> _Quesito scritto_
Rispondi alle seguenti domande sul brano fornito:
1. Quale articolo della L. 218/95 regola la promessa di matrimonio e le conseguenze della sua violazione?
2. Quale legge si applica se i nubendi hanno nazionalità diverse?
3. Da quale legge sono disciplinati i requisiti necessari per contrarre matrimonio?

------ Brano fornito

PROMESSA DI MATRIMONIO.

L'art. 26, L. 218/95 stabilisce, che la promessa di matrimonio e le conseguenze della sua violazione sono regolate dalla legge nazionale comune dei nubendi. In mancanza di una legge comune, ovvero quando i nubendi siano di nazionalità diverse, sorge l'esigenza di trovare un collegamento neutro, in questo caso quindi troverà applicazione la lex fori ovvero la legge italiana.

 

Requisiti necessari a contrarre matrimonio

I requisiti necessari per contrarre matrimonio (età, capacità naturale, assenza di precedenti vincoli matrimoniali validi etc.) rimangono disciplinati dalla legge nazionale di ciascuno dei nubendi (art. 27 L. 218/95) e ciascun coniuge potrà far valere soltanto la mancanza dei requisiti richiesti dalla propria legge nazionale.

 

Anche i vizi della volontà, le cause di nullità, quali ad es. la mancanza del consenso dei genitori o dell'autorizzazione del Tribunale, sono regolati dalla legge nazionale di ciascun coniuge.

------------
------ Estratto del dataset

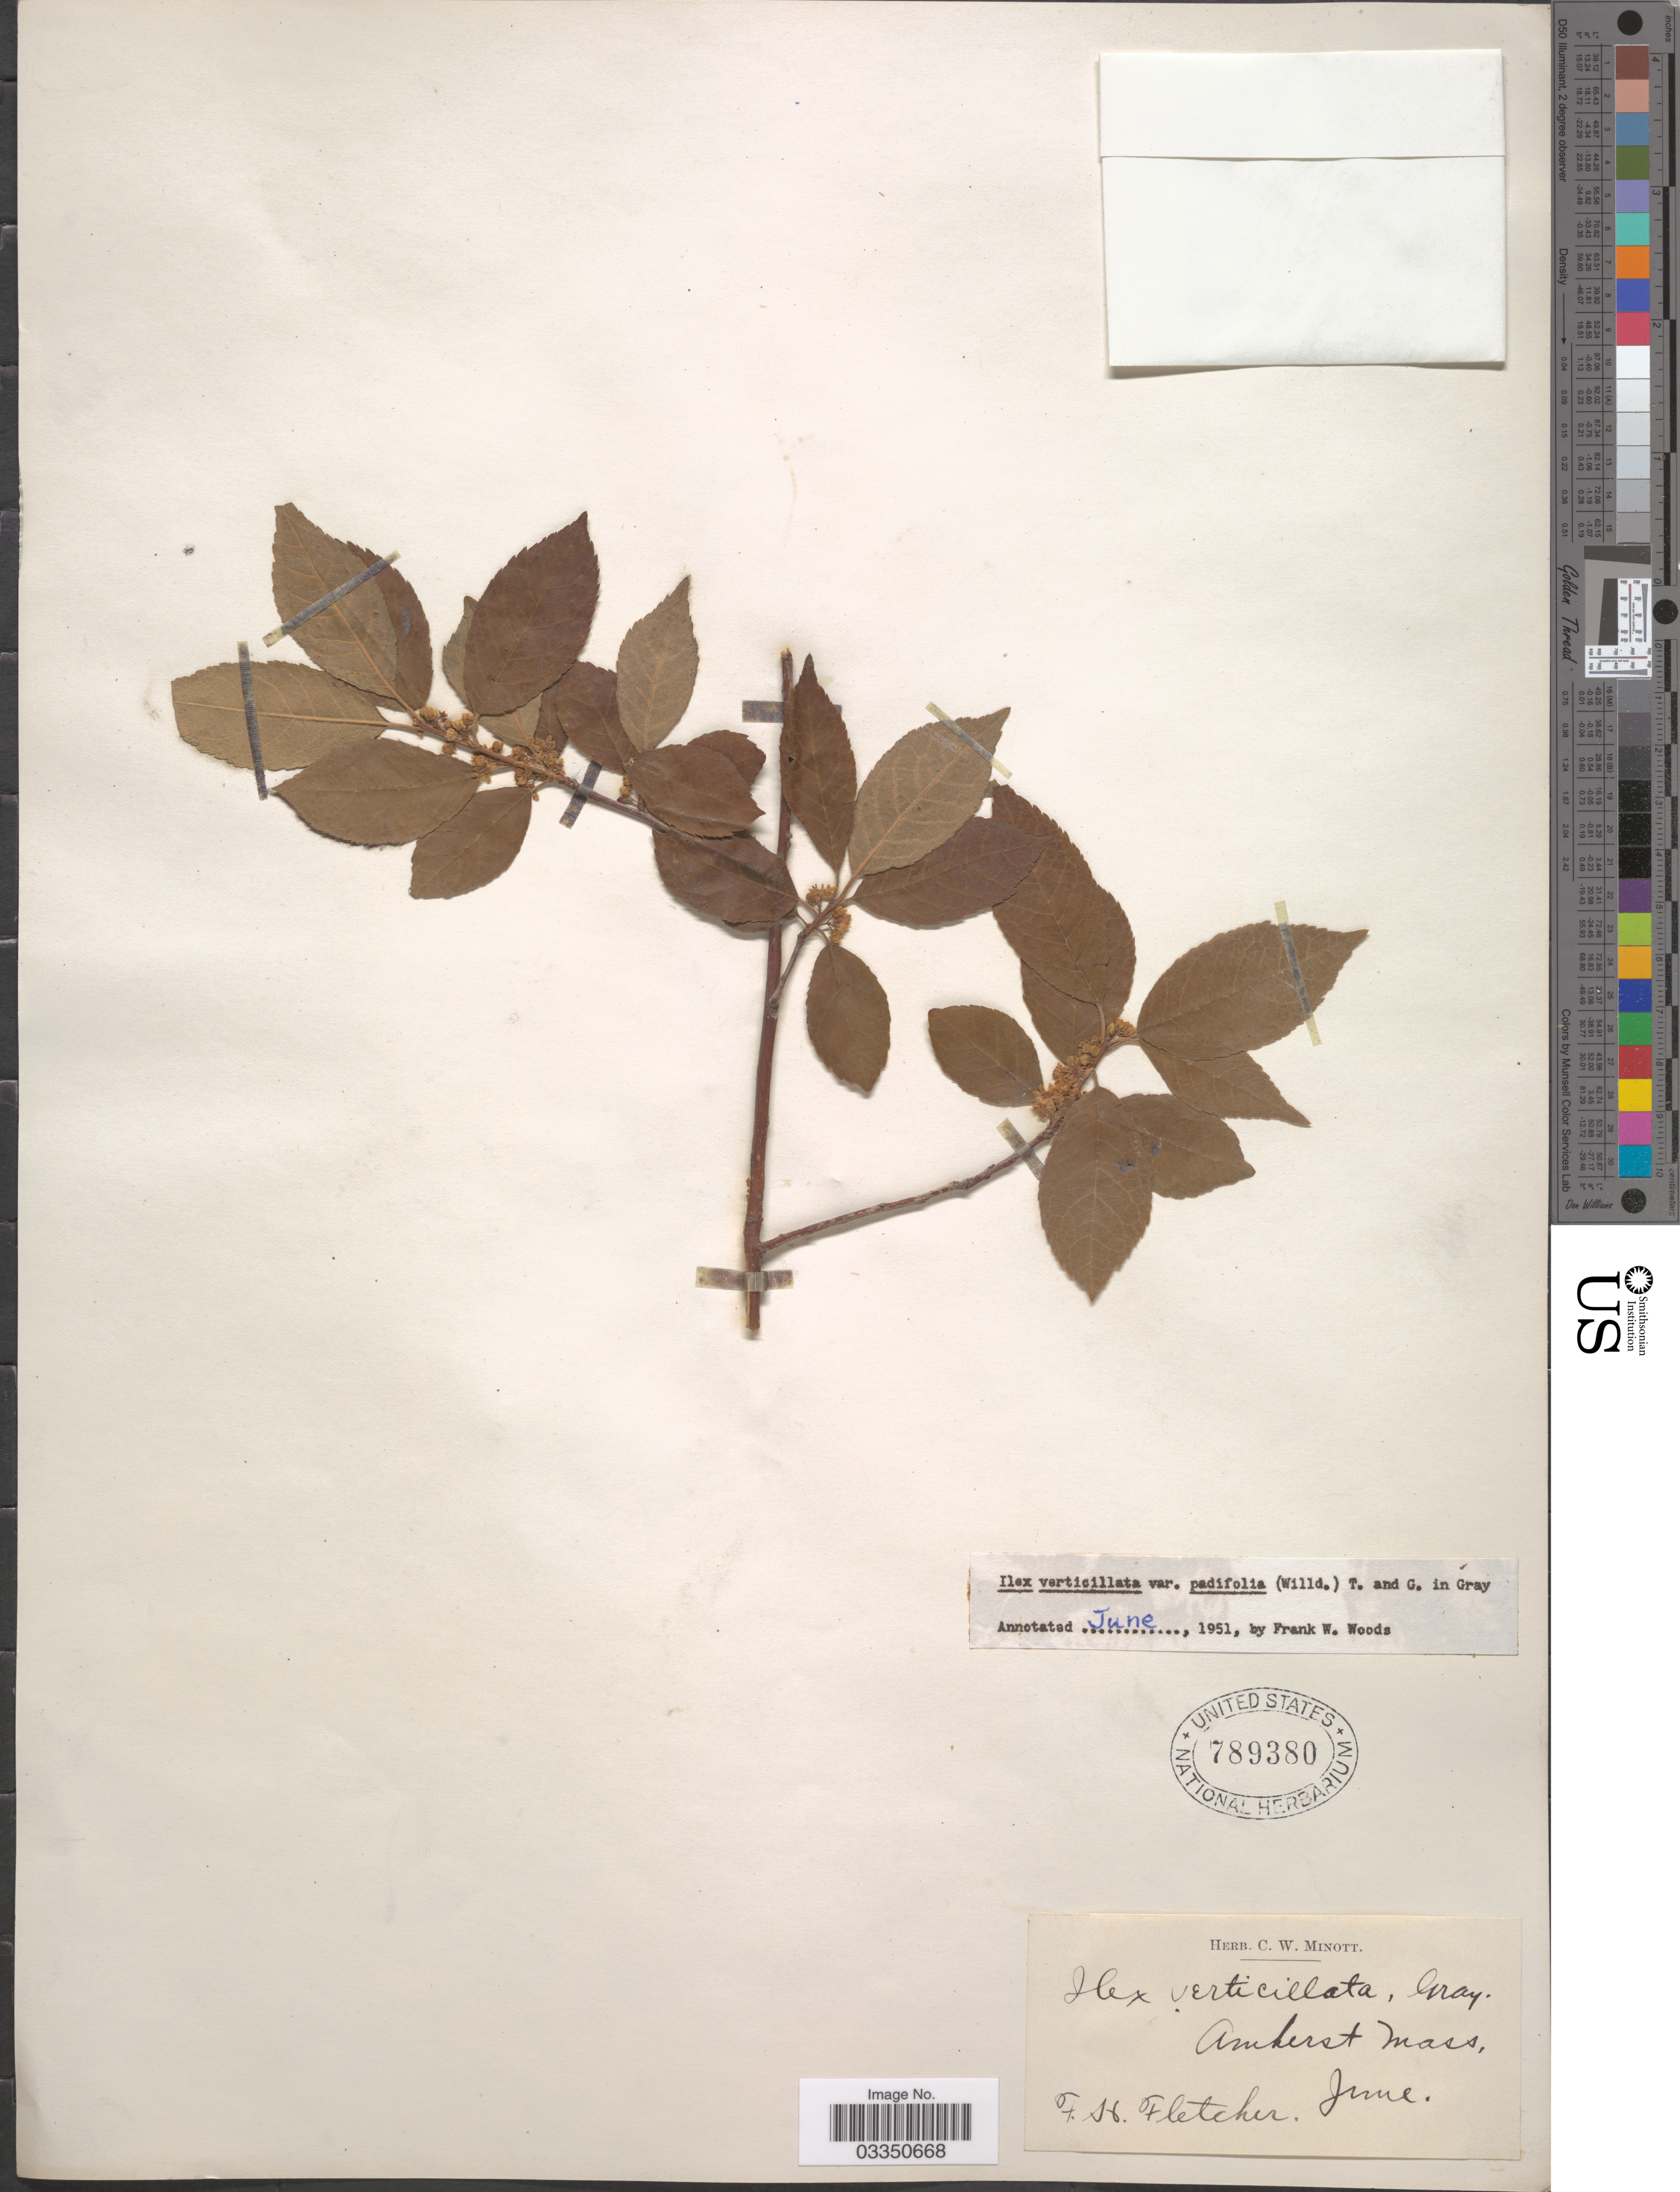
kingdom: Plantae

------------

> _Risposta corretta_
1. L'art. 26 della L. 218/95.
2. La lex fori, ovvero la legge italiana.
3. Dalla legge nazionale di ciascuno dei nubendi (art. 27 L. 218/95).